L’organisation interprofessionnelle du Cacao (OIA) s’est réunie mardi en soirée pour examiner l’exécution du paiement du stock résiduel à tous les agriculteurs qui détiennent le tixket de 2800 FCFA. A la rescousse de la crise que traverse la filière Cacao, le président ivoirien Alassane Ouattara remet les turbines en marche, alors que les crispations s’intensifient. Notre envoyé spécial Demba DIALLO a suivi l’affaire.
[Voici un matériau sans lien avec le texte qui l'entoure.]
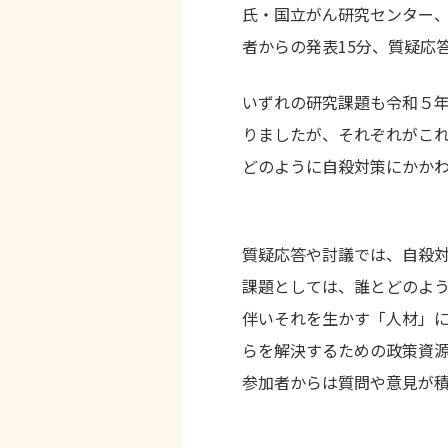
氏・国立がん研究センター
者からの発表15分、質疑応答
いずれの研究課題も令和５年
りましたが、それぞれがこ
どのように自殺対策にかか
質疑応答や討議では、自殺
課題としては、誰とどのよ
伴いそれを生かす「人材」
らを解決するための政策資
参加者からは質問や意見が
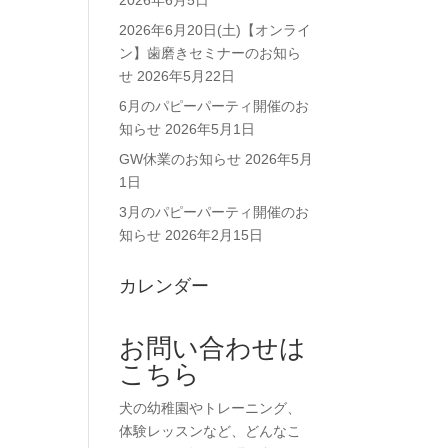
2026年6月5日
2026年6月20日(土)【オンライ
ン】歯磨きセミナーのお知ら
せ
2026年5月22日
6月のパピーパーティ開催のお
知らせ
2026年5月1日
GW休業のお知らせ
2026年5月
1日
3月のパピーパーティ開催のお
知らせ
2026年2月15日
カレンダー
お問い合わせは
こちら
犬の幼稚園やトレーニング、
体験レッスンなど、どんなこ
A l’issue de dix heures de travaux, Issiaka Diakité, président de l’OIA et les vice-présidents ont animé une conférence de presse. Face aux médias, le 3 è vice-président, Doua Obed Blone, a d’entrée mis les pieds dans le plat. Sur les 100.000 tonnes de cacao, subventionnées par le gouvernement, il reste entre 55 à 60.000 tonnes à enlever. Mais avec précision, il soutient que c’est 56000 tonnes qui ne sont pas enlevées, c’est-à-dire qui sont encore dans les coopératives. Un chiffre qui est contesté par le Conseil Café -Cacao qui soutient que c’est 44000 tonnes de fèves de cacao qui restent à enlever. Or, c’est sur ce stock résiduel que les reçus de 2800 francs (prix initial du cacao 2025-2026) que les planteurs possédant le reçu doivent être payés.
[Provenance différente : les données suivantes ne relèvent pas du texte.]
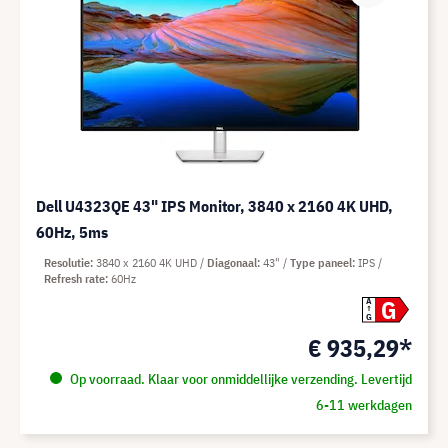
Dell U4323QE 43" IPS Monitor, 3840 x 2160 4K UHD,
60Hz, 5ms
Resolutie
3840 x 2160 4K UHD
Diagonaal
43"
Type paneel
IPS
Refresh rate
60Hz
G
A
G
€ 935,29*
Op voorraad. Klaar voor onmiddellijke verzending. Levertijd
6-11 werkdagen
L’OIA a révélé à la presse qu’ils ont été reçus tour à tour à l’Assemblée nationale, à la Primature. Doua Obed Blone a aussi indiqué qu’ils (les agriculteurs )sollicitent le président de la République, Alassane Ouattara afin que tous les planteurs qui détiennent les reçus de 2800fcfa soient payés , «parce que l’État a subventionné 2800f sur le stock résiduel (stock à enlever)» rappelle Doua Obed Blone.
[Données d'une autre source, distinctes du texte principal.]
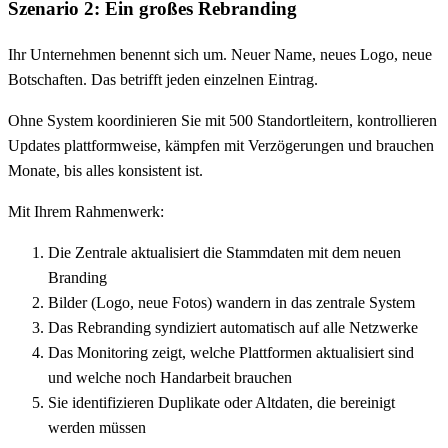
Szenario 2: Ein großes Rebranding
Ihr Unternehmen benennt sich um. Neuer Name, neues Logo, neue
Botschaften. Das betrifft jeden einzelnen Eintrag.
Ohne System koordinieren Sie mit 500 Standortleitern, kontrollieren
Updates plattformweise, kämpfen mit Verzögerungen und brauchen
Monate, bis alles konsistent ist.
Mit Ihrem Rahmenwerk:
Die Zentrale aktualisiert die Stammdaten mit dem neuen
Branding
Bilder (Logo, neue Fotos) wandern in das zentrale System
Das Rebranding syndiziert automatisch auf alle Netzwerke
Das Monitoring zeigt, welche Plattformen aktualisiert sind
und welche noch Handarbeit brauchen
Sie identifizieren Duplikate oder Altdaten, die bereinigt
werden müssen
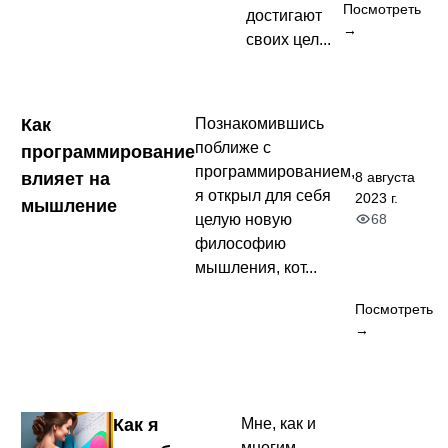
Посмотреть
достигают
→
своих цел...
Как
Познакомившись
поближе с
программирование
программированием,
8 августа
влияет на
я открыл для себя
2023 г.
мышление
68
целую новую
философию
мышления, кот...
Посмотреть
→
Как я
Мне, как и
многим,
Photo: Le Président Issiaka Diakité et l’OIA sollicitent le chef de l’État pour le paiement du stock résiduel à 2800fcfa
Transcao et Sitapa contestés par l’OIA
Que se passe-t-il avec les sociétés Transcao et Sitapa avec le paiement du stock résiduel? L’OIA, précise que pendant l’inventaire des stocks résiduels, ces deux sociétés ne figuraient pas ; mais au moment du paiement, ces deux sociétés sont apparues avec des stocks résiduels . Leur présence signifie qu’ils doivent être payés, ce que l’OIA rejette parce ne figurant pas dans leurs fichiers. Le paiement donc du stock résiduel est presqu’à l’arrêt . Cet arrêt est le justificatif de la sortie de l’OIA devant la presse parce que « l’État de Côte d’Ivoire a subventionné 2800 fcfa sur le stock résiduel» mais sans les deux sociétés citées ci-dessus, où un certain «Ali cheveux blancs» fait la pluie et le beau temps. Un intouchable peu commode ergotent nos interlocuteurs.
Le temps du COVID -19 ressuscite les vieux démons car, l’Etat avait décaissé 100.000.000. de FCFA pour soutenir les producteurs, le partage de cette somme avait donné lieu à des chaudes empoignades. La question refait surface encore une fois au moment du paiement du stock résiduel. Pour rappel, l’enveloppe estimée à 291 milliards de FCFA ont été décaissés par l’État de Côte d’ivoire pour payer tous les agriculteurs qui détiennent le reçu de 2800 fcfa. A quand les principaux protagonistes fumeront-ils le calumet de la paix avant l’escalade ? Les enjeux sont décisifs.